In the morning when Ken got up he viewed his body with great curiosity. The ticks and the cigarette burns had left him a beautifully tattoed specimen of aborigine. His body, especially his arms, bore hundreds of little reddish scars--bites and burns together. There was not, however, any itching or irritation, for which he made sure he had to thank Pepe's skill and the canya.
George did not get up when Ken called him. Thinking his sleep might have been broken, Ken let him alone a while longer, but when breakfast was smoking he gave him a prod. George rolled over, looking haggard and glum.
"I'm sick," he said.
Ken's cheerfulness left him, for he knew what sickness or injury did to a camping trip. George complained of aching bones, headache and cramps, and showed a tongue with a yellow coating. Ken said he had eaten too much fresh meat, but Pepe, after looking George over, called it a name that sounded like calentura.
"What's that?" Ken inquired.
"Tropic fever," replied George. "I've had it before."

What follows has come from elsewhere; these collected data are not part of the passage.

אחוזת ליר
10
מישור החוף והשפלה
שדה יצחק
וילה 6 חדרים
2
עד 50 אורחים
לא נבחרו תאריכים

For a while he was a very sick boy. Ken had a little medicine-case, and from it he administered what he thought was best, and George grew easier presently. Then Ken sat down to deliberate on the situation.
Whatever way he viewed it, he always came back to the same thing--they must get out of the jungle; and as they could not go back, they must go on down the river. That was a bad enough proposition without being hampered by a sick boy. It was then Ken had a subtle change of feeling; a shade of gloom seemed to pervade his spirit.
By nine o'clock they were packed, and, turning into the shady channel, soon were out in the sunlight saying good-by to Cypress Island. At the moment Ken did not feel sorry to go, yet he knew that feeling would come by and by, and that Cypress Island would take its place in his memory as one more haunting, calling wild place.
They turned a curve to run under a rocky bluff from which came a muffled roar of rapids. A long, projecting point of rock extended across the river, allowing the water to rush through only at a narrow mill-race channel close to the shore. It was an obstacle to get around. There was no possibility of lifting the boat over the bridge of rock, and the alternative was shooting the channel. Ken got out upon the rocks, only to find that drifting the boat round the sharp point was out of the question, owing to a dangerously swift current. Ken tried the depth of the water--about four feet. Then he dragged the boat back a little distance and stepped into the river.